Protagonizado por Glória Rabello, o espetáculo peca quando não propõe explorar as possibilidades de uma transmissão online, ganhando contornos mais frios e, a despeito dos cortes de câmera e do uso de diferentes ângulos, cambaleia pendendo mais para uma peça filmada do que necessariamente para uma experiência cênica digital, ou mesmo um híbrido com a linguagem cinematográfica.

A obra se equilibra, contudo, nas armadilhas do teatro transmitido online graças a figura de Rabello, atriz de registros delicados e associada a peças como a interiorana Histórias que eu não Inventei (2002) e a familiar Entre! A Porta Está Aberta (2018). Em Doralice, a atriz de (inacreditáveis) 70 anos se põe a beira do abismo em interpretação longe da zona de conforto, promovendo bonita interação com o texto de Rosseto.

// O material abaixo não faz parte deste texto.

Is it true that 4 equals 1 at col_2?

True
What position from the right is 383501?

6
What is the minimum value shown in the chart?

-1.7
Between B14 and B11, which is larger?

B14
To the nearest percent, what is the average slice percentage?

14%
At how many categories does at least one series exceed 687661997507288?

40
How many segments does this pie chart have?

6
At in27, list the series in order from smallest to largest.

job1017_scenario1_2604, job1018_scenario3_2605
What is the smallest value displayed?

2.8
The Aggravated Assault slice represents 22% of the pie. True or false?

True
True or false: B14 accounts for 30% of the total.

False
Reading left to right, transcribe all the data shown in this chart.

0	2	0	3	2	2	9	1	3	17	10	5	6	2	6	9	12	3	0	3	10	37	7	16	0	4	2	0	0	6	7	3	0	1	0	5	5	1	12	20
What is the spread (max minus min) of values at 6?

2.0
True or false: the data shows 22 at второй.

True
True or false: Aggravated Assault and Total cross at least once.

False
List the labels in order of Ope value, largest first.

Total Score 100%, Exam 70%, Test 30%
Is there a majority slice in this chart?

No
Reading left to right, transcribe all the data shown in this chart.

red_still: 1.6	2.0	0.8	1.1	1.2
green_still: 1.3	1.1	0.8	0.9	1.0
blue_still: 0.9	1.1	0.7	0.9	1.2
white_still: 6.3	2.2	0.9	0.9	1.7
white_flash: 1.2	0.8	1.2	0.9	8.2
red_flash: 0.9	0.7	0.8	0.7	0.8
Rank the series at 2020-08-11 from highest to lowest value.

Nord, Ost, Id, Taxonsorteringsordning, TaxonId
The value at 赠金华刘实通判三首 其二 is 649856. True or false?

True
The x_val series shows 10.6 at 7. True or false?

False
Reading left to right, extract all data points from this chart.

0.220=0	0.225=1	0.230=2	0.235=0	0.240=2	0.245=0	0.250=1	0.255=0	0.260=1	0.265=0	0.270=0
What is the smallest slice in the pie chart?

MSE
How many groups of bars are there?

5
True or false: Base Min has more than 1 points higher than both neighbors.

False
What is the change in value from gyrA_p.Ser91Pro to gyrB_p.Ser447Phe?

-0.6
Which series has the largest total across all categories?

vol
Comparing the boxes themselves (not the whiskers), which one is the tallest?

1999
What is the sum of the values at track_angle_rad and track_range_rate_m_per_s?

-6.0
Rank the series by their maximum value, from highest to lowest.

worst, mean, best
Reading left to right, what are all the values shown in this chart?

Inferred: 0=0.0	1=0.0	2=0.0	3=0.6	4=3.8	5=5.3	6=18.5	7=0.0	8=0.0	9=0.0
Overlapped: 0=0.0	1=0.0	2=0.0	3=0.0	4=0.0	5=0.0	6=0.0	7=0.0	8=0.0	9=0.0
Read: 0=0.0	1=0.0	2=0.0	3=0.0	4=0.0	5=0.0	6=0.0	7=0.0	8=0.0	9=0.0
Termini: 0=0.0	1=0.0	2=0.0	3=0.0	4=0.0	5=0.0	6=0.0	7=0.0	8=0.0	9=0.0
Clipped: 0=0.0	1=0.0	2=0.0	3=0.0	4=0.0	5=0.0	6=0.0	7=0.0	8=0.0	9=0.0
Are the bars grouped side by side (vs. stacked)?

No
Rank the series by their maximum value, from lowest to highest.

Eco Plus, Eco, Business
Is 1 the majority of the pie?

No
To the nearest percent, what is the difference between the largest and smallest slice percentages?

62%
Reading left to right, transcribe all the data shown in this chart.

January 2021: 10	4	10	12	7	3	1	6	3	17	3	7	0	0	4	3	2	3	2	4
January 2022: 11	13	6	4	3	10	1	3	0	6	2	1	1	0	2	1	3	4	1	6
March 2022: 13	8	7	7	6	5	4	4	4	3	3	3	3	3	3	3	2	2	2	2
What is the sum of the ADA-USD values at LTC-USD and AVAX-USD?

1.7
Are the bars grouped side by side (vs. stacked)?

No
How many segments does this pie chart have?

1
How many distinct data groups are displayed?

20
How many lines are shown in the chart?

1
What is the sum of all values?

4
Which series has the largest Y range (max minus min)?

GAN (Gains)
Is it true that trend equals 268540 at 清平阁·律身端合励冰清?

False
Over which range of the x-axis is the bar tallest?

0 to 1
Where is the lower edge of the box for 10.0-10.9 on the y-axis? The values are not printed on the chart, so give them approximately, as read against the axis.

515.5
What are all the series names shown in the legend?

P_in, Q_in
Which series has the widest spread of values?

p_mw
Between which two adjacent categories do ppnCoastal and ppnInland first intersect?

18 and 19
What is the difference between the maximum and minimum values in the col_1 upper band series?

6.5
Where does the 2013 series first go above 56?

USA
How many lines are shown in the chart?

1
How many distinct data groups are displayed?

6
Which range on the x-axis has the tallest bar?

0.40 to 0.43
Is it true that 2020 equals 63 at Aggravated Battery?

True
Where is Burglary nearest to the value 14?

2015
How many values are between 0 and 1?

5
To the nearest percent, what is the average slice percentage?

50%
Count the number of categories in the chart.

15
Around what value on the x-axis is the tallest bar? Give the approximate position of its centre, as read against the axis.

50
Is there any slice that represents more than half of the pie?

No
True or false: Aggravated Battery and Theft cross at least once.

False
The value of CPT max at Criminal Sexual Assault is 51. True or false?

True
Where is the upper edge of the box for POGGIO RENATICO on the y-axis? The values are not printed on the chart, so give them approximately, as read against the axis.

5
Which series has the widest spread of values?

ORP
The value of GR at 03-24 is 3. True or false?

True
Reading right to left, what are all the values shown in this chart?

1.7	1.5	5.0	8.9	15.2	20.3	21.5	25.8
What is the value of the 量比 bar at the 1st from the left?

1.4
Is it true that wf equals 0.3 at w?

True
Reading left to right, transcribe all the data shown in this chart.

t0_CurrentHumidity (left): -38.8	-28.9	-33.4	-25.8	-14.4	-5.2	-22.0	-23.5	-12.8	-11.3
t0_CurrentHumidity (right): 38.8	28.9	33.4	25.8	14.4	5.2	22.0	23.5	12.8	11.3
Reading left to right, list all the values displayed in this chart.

É justamente esse encontro entre a dramaturgia do autor e a força desta atriz que, em plena pandemia, abandonou o isolamento para se jogar numa história menos cômoda, que faz de Doralice – Senhora Meretriz obra relevante no frigir dos ovos e impede que soe como mera obra protocolar destes dois artistas e universos tão distintos, embora constantemente alinhados.

Não tivesse uma pandemia de um vírus pulmonar congelado o mercado cultural e impedido a aglomeração de público em plateias teatrais, certamente não haveria frieza prejudicial para produção que, apesar dos pesares, cresce graças a força cênica (que nunca seca) do encontro entre Glória Rabelo e Dan Rosseto.